Although internet platforms collect a significant amount of user data, the largest companies typically do not share or sell these vast datasets. They assert that this is due to concerns regarding user privacy, competitiveness, and the protection of intellectual property. However, the collection of user data is still central to these platform’s business models, and although these companies do not sell this data, they are still able to monetize it and gain significant financial benefits. For example, platforms such as Google and Facebook have been able to successfully profit off of the vertical integration of behavior tracking and ad targeting.¹¹ Similarly, by offering advertisers tools to target users based on the platforms’ analysis of their users’ data, the platforms are effectively selling their users’ attention.¹²

Today, there are few legal safeguards in the United States that limit what companies can do with their users’ data.

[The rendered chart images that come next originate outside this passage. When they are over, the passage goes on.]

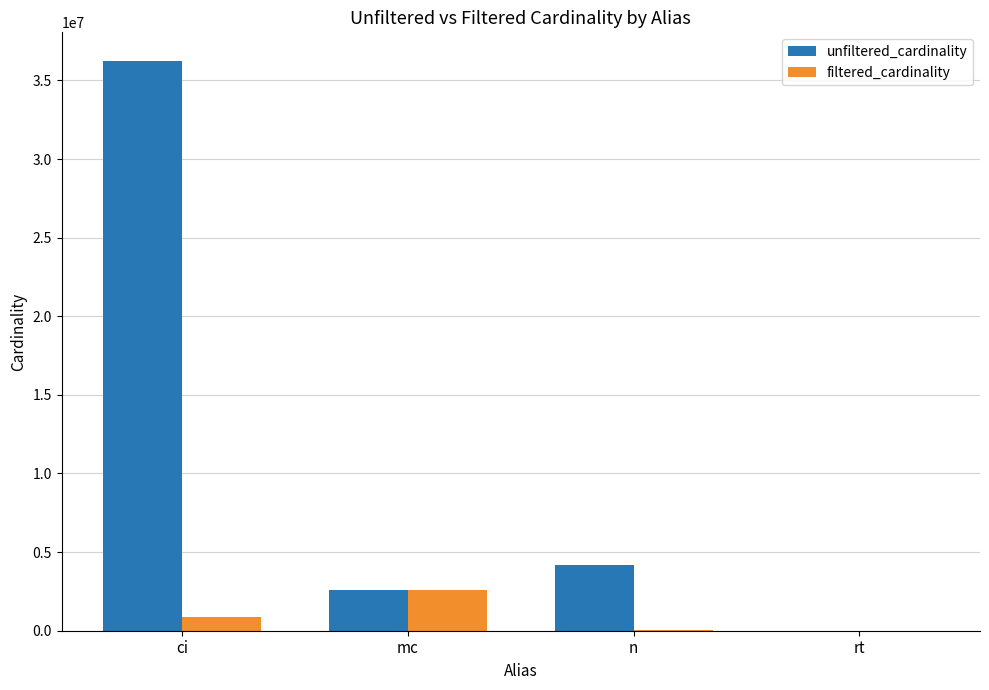

The value of unfiltered_cardinality at n is 4167491. True or false?

True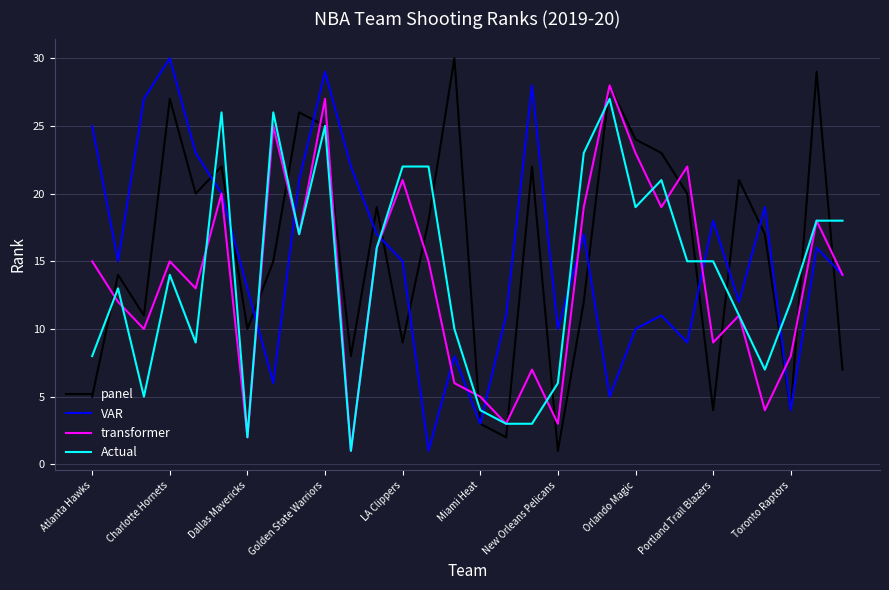

What is the average value of the VAR series?

15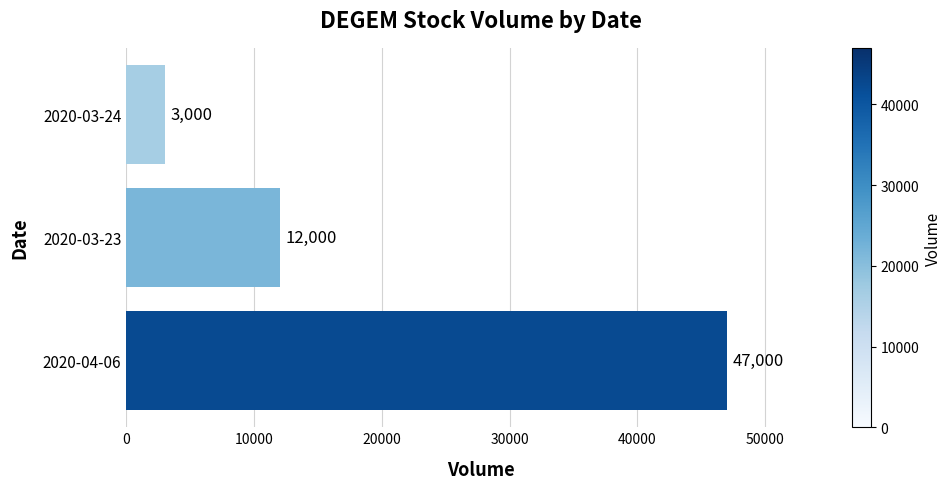

Is it true that the value at 2020-03-23 is 12000?

True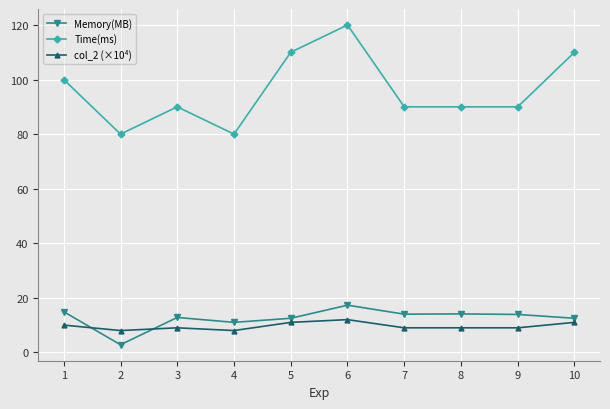

Which label corresponds to the smallest value in the chart?

2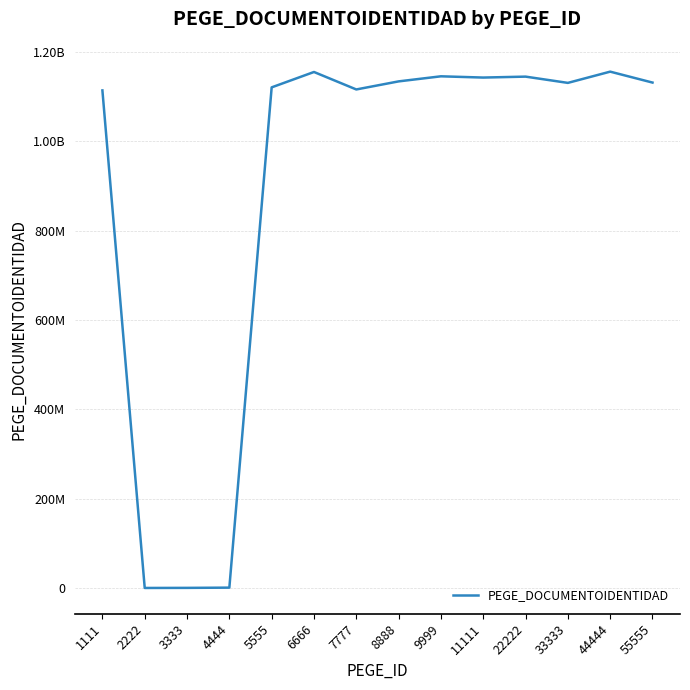

Does the chart have visible grid lines?

Yes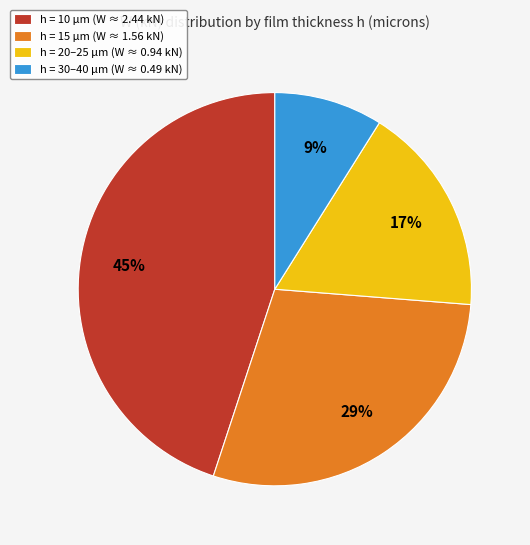

Rank the categories by value from lowest to highest.

h = 30–40 µm (W ≈ 0.49 kN), h = 20–25 µm (W ≈ 0.94 kN), h = 15 µm (W ≈ 1.56 kN), h = 10 µm (W ≈ 2.44 kN)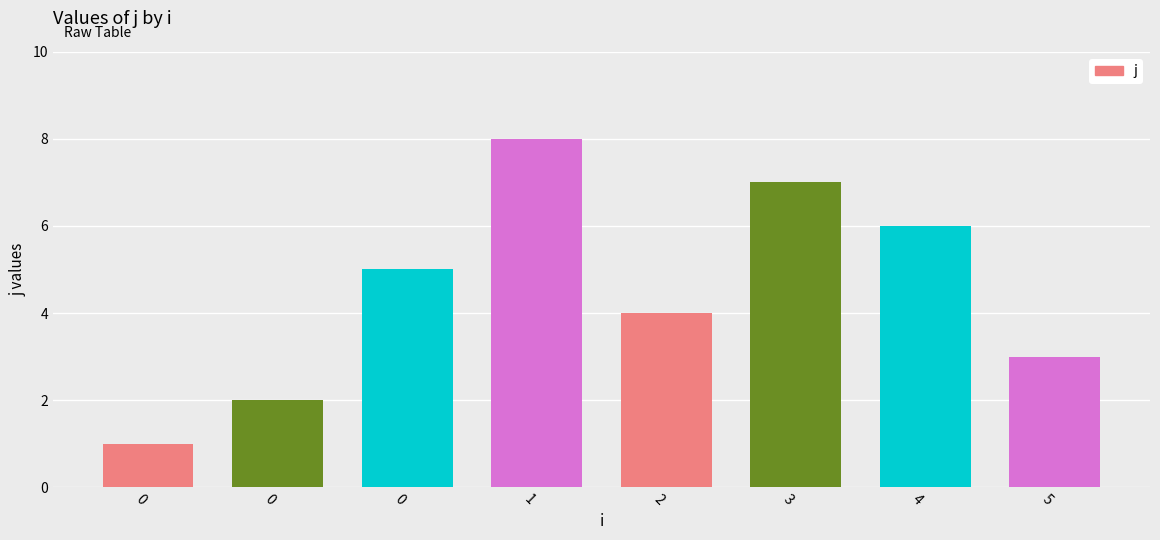

Between 2 and 5, which is larger?

2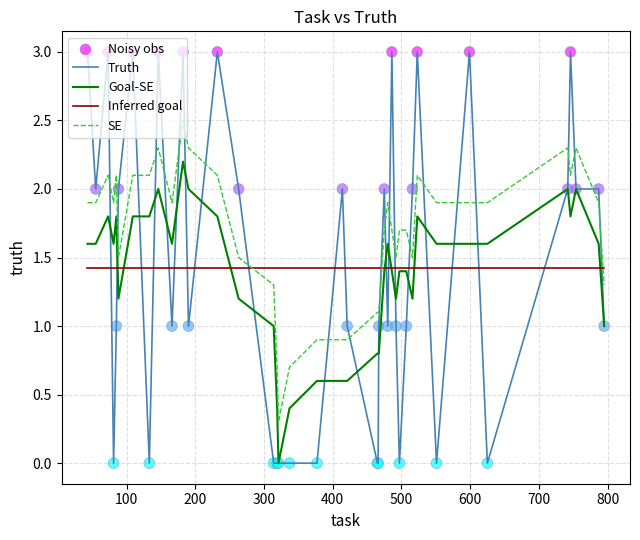

Which series has the widest spread of values?

Truth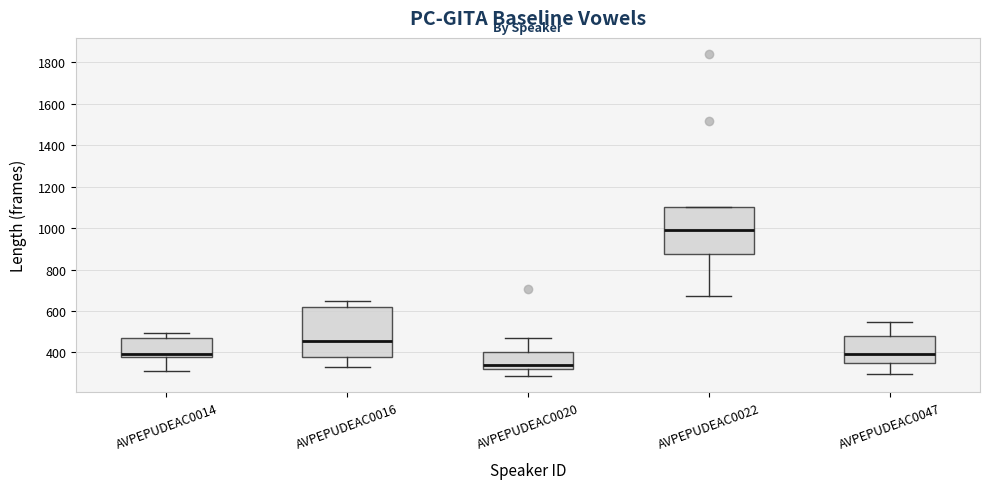

Which box's median line is the highest?

AVPEPUDEAC0022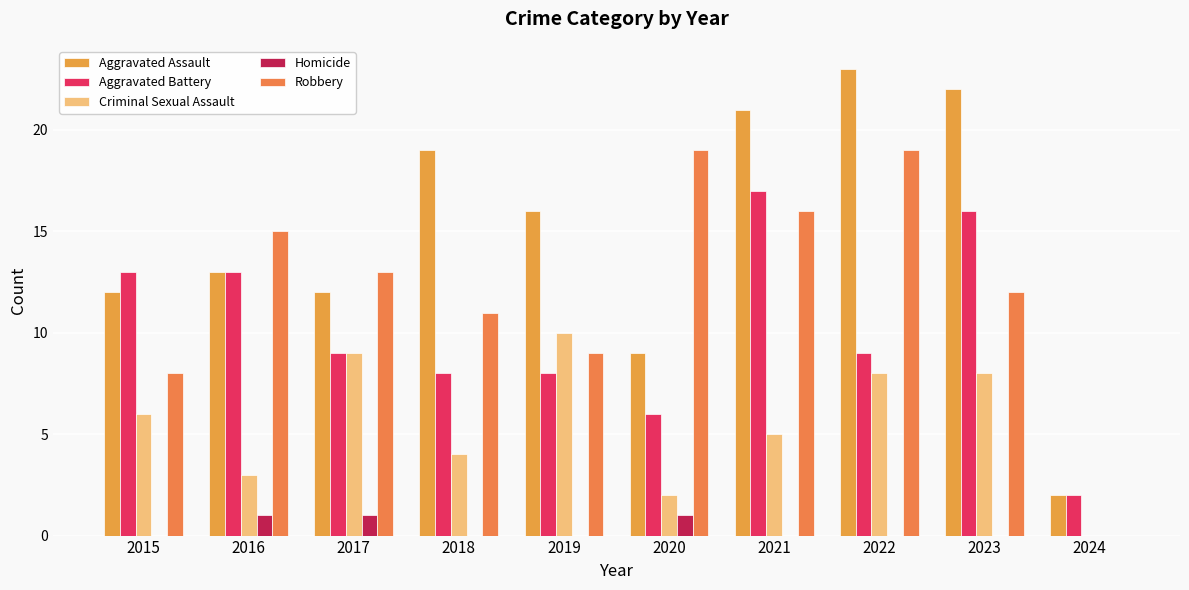

Reading left to right, extract all data points from this chart.

Aggravated Assault: 2015=12	2016=13	2017=12	2018=19	2019=16	2020=9	2021=21	2022=23	2023=22	2024=2
Aggravated Battery: 2015=13	2016=13	2017=9	2018=8	2019=8	2020=6	2021=17	2022=9	2023=16	2024=2
Criminal Sexual Assault: 2015=6	2016=3	2017=9	2018=4	2019=10	2020=2	2021=5	2022=8	2023=8	2024=0
Homicide: 2015=0	2016=1	2017=1	2018=0	2019=0	2020=1	2021=0	2022=0	2023=0	2024=0
Robbery: 2015=8	2016=15	2017=13	2018=11	2019=9	2020=19	2021=16	2022=19	2023=12	2024=0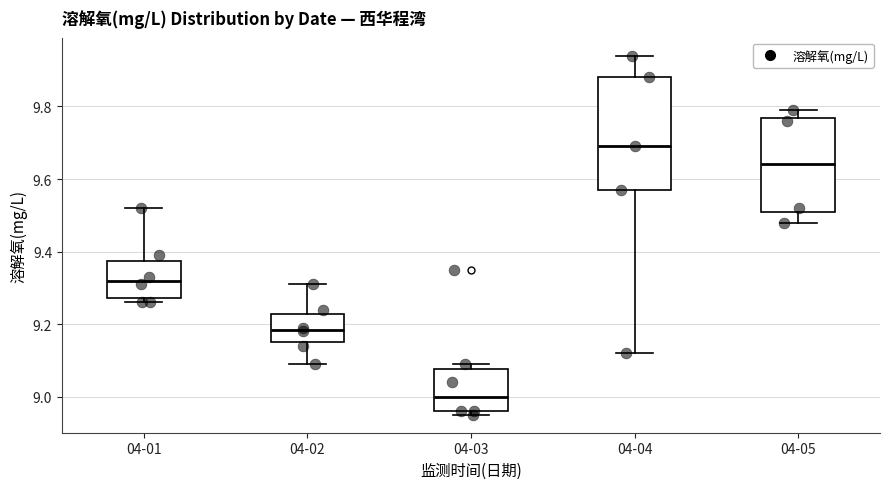

Which box's median line is the highest?

04-04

Although the California Consumer Privacy Act went into effect in January 2020, the United States still lacks a comprehensive federal law to protect consumer privacy. Further, in 2017, President Trump repealed broadband privacy regulations that required internet service providers to “obtain consumer consent before using precise geolocation, financial information, health information, children’s information and web-browsing history for advertising and marketing.”¹³ In the United States, internet platforms and civil society organizations have called for comprehensive privacy legislation. However, it is unlikely that any legislation will be enacted soon, as there is little consensus over what specific provisions and safeguards such legislation should cover.